What is more amazing, or rather, appalling, are the statistics shown on the group’s homepage: 18,000 children die each day due to starvation and malnutrition, while around 850 million or so people will go to bed with empty stomachs. These numbers are real. People go insanely hungry right this very second. In our country, millions of Filipinos live in wretched homes, go to sleep with their stomachs yearning for food, clueless as to what will become of them as they wake up to a new day.
Meanwhile, countless young people lie in their cozy homes surfing the Internet, browsing through social networking sites, communicating with friends miles apart, the whole world within their reach — a lifestyle that doesn’t exist, even just in the dreams of other less fortunate children. I wonder if they are aware of the immense power they have, of merely being in front of the computer with a stable connection. With just a click of a button, one can donate a cup of water or a bowl of rice to the World Food Programme and other organizations (e.g. http://www.freerice.com). Multiply this by the millions of people who go online each day wherein tons of food could be accummulated that can feed a whole community. This is just one way that the Internet is a crucial tool in making a difference.
If the Internet has the power to change lives, what more if we move our eyes away from the screen, stand up, interact with our peers, start changing the world together? Won’t that be able to even create more impact? One person cannot change the world alone, after all.
Merely looking at these figures makes me want to do something really badly. Why has not everybody been awaken to these realities? People say apathy is the reason; people simply don’t care. I don’t believe this though. I believe that we all want to act and to make change happen, well at least, most of us do. We simply just don’t know how, or in my case, where to start, given so many pressing problems, it is overwhelming.
That is what YMCA Youth Club is currently working on. With more than 60 young, passionate members, this newly established youth organization’s task is to guide the youth into the first few steps towards making a difference.

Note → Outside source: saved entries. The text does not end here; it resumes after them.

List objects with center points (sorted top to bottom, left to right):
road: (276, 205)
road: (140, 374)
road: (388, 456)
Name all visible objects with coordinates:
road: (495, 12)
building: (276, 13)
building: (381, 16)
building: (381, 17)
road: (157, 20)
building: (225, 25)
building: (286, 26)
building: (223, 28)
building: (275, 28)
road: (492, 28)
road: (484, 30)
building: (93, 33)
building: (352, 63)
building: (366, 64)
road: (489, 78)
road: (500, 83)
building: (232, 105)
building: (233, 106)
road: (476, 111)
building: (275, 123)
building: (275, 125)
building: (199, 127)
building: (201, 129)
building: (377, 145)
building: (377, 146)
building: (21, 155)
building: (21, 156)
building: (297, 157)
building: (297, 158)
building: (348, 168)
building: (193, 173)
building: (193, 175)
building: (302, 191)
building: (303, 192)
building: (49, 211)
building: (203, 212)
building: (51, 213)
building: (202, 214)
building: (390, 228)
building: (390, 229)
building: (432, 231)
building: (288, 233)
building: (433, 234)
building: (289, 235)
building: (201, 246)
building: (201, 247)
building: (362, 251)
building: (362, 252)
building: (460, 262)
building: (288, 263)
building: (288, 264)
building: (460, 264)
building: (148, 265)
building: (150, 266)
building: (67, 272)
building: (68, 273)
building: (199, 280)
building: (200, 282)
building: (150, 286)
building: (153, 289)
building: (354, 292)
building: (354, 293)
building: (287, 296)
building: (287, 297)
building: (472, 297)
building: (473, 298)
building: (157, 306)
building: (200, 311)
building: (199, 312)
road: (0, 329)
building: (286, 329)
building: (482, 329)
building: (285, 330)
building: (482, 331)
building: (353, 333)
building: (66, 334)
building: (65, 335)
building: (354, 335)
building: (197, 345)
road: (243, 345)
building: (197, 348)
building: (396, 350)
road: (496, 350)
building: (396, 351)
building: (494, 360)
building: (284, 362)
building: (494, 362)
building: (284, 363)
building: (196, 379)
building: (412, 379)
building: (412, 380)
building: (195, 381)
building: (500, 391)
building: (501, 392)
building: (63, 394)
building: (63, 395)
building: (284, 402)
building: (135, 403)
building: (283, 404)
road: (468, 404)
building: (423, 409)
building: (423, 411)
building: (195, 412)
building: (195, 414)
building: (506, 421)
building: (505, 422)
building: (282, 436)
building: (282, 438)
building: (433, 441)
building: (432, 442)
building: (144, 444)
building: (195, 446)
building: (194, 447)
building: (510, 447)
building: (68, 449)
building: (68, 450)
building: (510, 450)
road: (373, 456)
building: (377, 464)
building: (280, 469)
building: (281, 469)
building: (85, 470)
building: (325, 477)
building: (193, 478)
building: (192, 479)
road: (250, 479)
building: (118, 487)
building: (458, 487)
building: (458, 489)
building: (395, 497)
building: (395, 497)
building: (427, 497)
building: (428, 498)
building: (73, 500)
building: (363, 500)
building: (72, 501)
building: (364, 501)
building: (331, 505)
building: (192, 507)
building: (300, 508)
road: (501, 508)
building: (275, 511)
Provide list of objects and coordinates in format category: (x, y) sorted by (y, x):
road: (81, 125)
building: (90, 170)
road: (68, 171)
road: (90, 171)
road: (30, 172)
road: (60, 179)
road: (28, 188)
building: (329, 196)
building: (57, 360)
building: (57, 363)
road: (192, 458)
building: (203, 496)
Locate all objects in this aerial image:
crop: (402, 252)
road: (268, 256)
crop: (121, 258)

Last May 25, the YMCA Youth Club Social Works Committee held an outreach project in the Reception and Study Center for Children (RSCC) of the Department of Social Welfare and Development (DSWD). Thirty or so members volunteered to give a whole Sunday morning and donate a few treasures to children 7 years old and below. These little kids are either abandoned, neglected, exploited, or abused. I could never imagine myself being in their current situation when I was a child. I cannot bring myself to accept that they have been stripped off their basic rights while I spent my childhood days in the loving, nurturing environment my parents provided.
Flickers of hope
There were about fifty little boys and girls. Some were quiet, some were too restless, some were wondering who the teenagers wearing crisp, white shirts are. After a few games and activities, the kids were becoming too difficult to handle. I did not know what to do. These children were not given the enduring nurture of a real mother. They are also deprived of quality education. What can I, an 18-year-old college student, do?

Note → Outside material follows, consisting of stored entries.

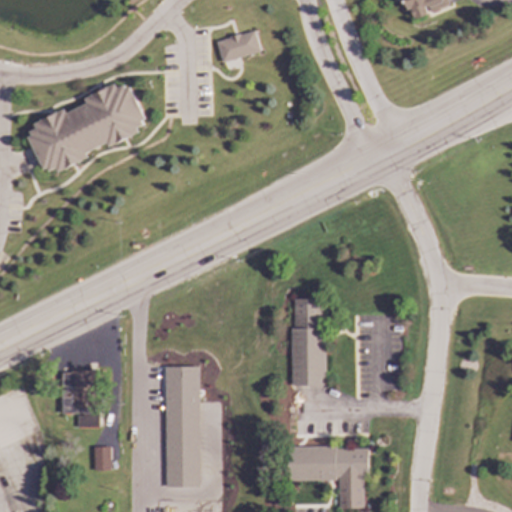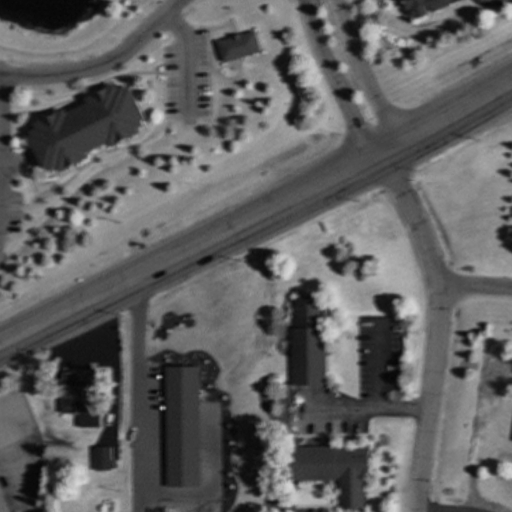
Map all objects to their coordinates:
road: (489, 2)
building: (422, 7)
building: (422, 7)
building: (237, 46)
building: (238, 47)
road: (185, 60)
road: (101, 66)
road: (361, 77)
road: (332, 83)
road: (0, 101)
building: (85, 128)
building: (86, 129)
road: (257, 216)
road: (472, 289)
road: (436, 327)
building: (306, 342)
building: (307, 343)
road: (374, 365)
road: (135, 395)
building: (79, 396)
building: (79, 397)
road: (363, 409)
road: (7, 420)
building: (181, 427)
building: (181, 427)
building: (101, 459)
building: (101, 459)
building: (331, 470)
building: (332, 470)
building: (3, 504)
building: (3, 505)
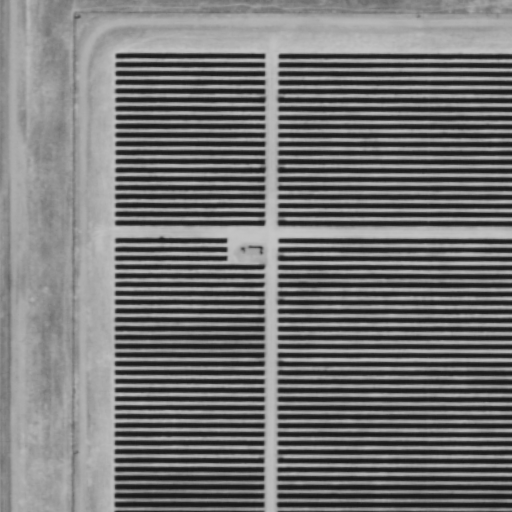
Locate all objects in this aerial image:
road: (2, 201)
road: (5, 255)
solar farm: (274, 255)
road: (3, 461)
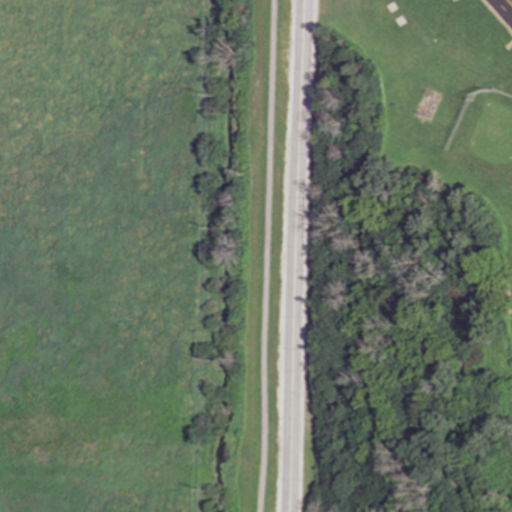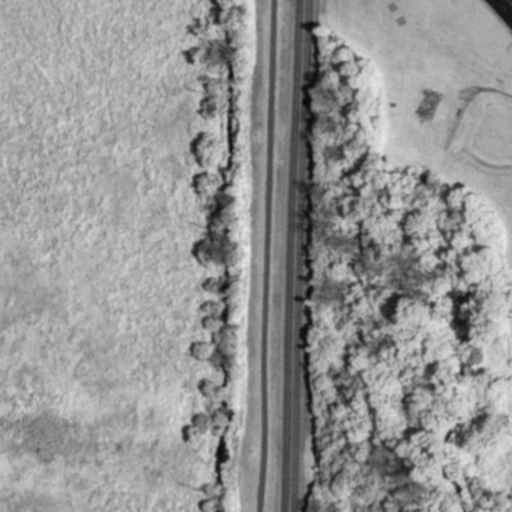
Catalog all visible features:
road: (504, 8)
park: (492, 130)
road: (265, 255)
road: (294, 255)
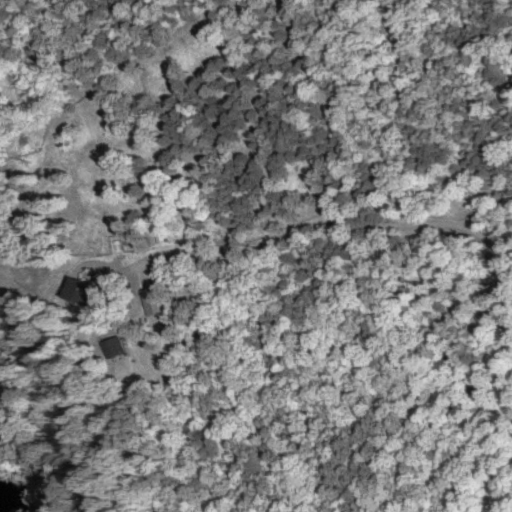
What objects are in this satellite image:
road: (127, 252)
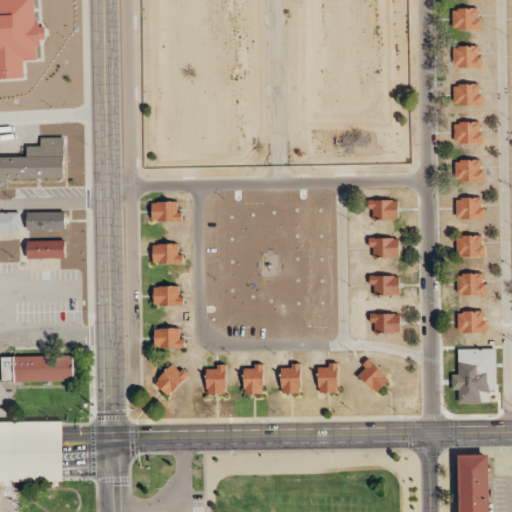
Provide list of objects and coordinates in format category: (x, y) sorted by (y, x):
building: (382, 5)
building: (233, 6)
building: (311, 6)
building: (163, 7)
building: (465, 18)
building: (17, 36)
building: (309, 53)
building: (239, 54)
building: (162, 56)
building: (466, 56)
building: (388, 87)
road: (276, 92)
building: (466, 94)
building: (307, 124)
building: (243, 126)
building: (160, 127)
building: (467, 132)
building: (35, 161)
building: (468, 169)
road: (267, 184)
building: (468, 207)
building: (383, 208)
building: (165, 211)
road: (426, 216)
road: (108, 219)
building: (9, 220)
building: (46, 220)
building: (469, 245)
building: (384, 246)
building: (46, 248)
building: (166, 253)
building: (470, 283)
building: (385, 284)
building: (167, 295)
building: (470, 321)
building: (385, 322)
building: (168, 337)
building: (37, 368)
building: (475, 374)
building: (372, 375)
building: (170, 378)
building: (290, 378)
building: (328, 378)
building: (216, 379)
building: (253, 379)
road: (312, 436)
road: (56, 440)
traffic signals: (113, 440)
road: (56, 445)
building: (31, 450)
building: (31, 451)
road: (307, 469)
road: (430, 473)
road: (113, 476)
building: (473, 482)
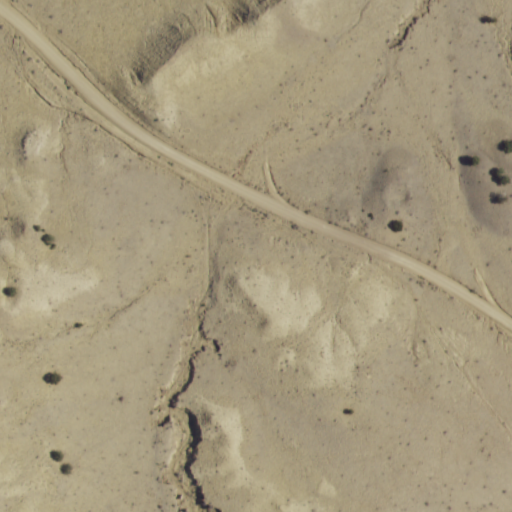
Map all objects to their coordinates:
road: (243, 185)
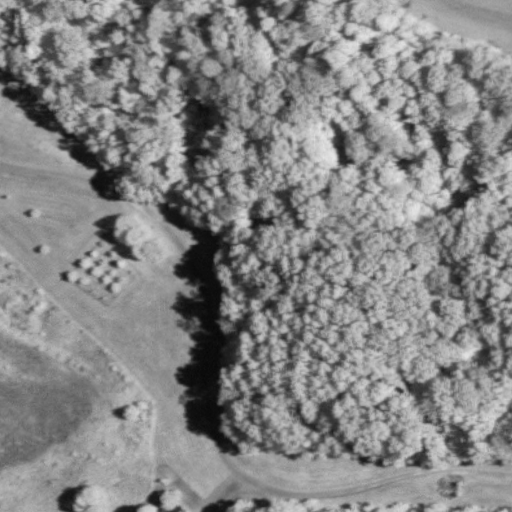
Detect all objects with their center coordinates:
road: (208, 396)
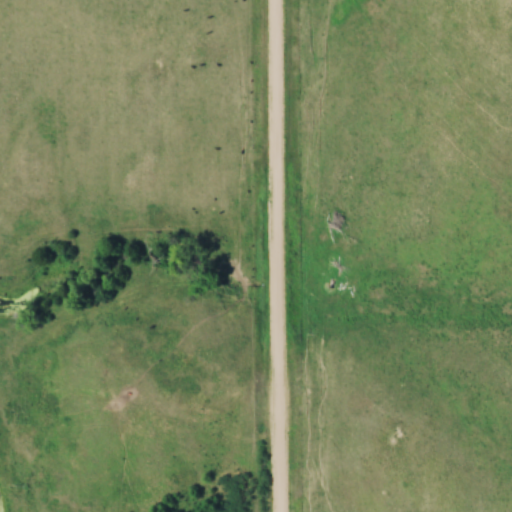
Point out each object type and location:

Nevertheless, the YMCA Youth Club members, including I, played and danced along with them, as though nothing else matters but toys and games. I played jump rope with two cute little kids, and carried a little girl around the activity hall, to their sheer delight. I watched as a boy named John Llyod Cruz (yes, named after the famous actor) used poor-quality crayons to fill a coloring book’s pages with color. The others did their own special styles of interacting with the kids, showering them with the kind of compassion they seldom had.

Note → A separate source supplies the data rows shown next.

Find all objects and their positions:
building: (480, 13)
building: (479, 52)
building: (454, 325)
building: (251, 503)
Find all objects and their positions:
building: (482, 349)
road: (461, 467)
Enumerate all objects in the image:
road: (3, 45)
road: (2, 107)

I wonder what will happen after we give them our care and attention for three whole hours. After playing games and giving them prizes, toys, Jollibee Spaghetti with Coke for lunch and loot bags, I wonder how long these things will make them happy. What is one magical day worth to the rest of their lives? Perhaps not much, but maybe in those three hours, we gave them something to hang on to. I guess it’s always nice to have an unexpected stranger give you some undivided and a few gifts, even if it only lasted for a while.
This was worth something to the volunteers, too. We were reminded of how lucky we are and how unfortunate they were, how we must do something about this inequality.
Then I realized, that while this outreach program has given these little children flickers of hope, to the volunteers struggling to reach out to the lives of these children, the memories will forever linger. The important thing now is to decide what to do, now that we have tasted a dose of harsh reality.
Waking up to a new light
Now I realize I need to stop spending too much time doing nonsensical tasks and worrying about the most trivial of issues. There is always someone less fortunate than me; my worries are too foolish compared to the plight of people living in poverty.
Because of this, it is my biggest dream to make this world a far better place to live in, even in just my own special way. I wish others would have this dream, too. And together, perhaps we can accomplish something even greater things, don’t you think?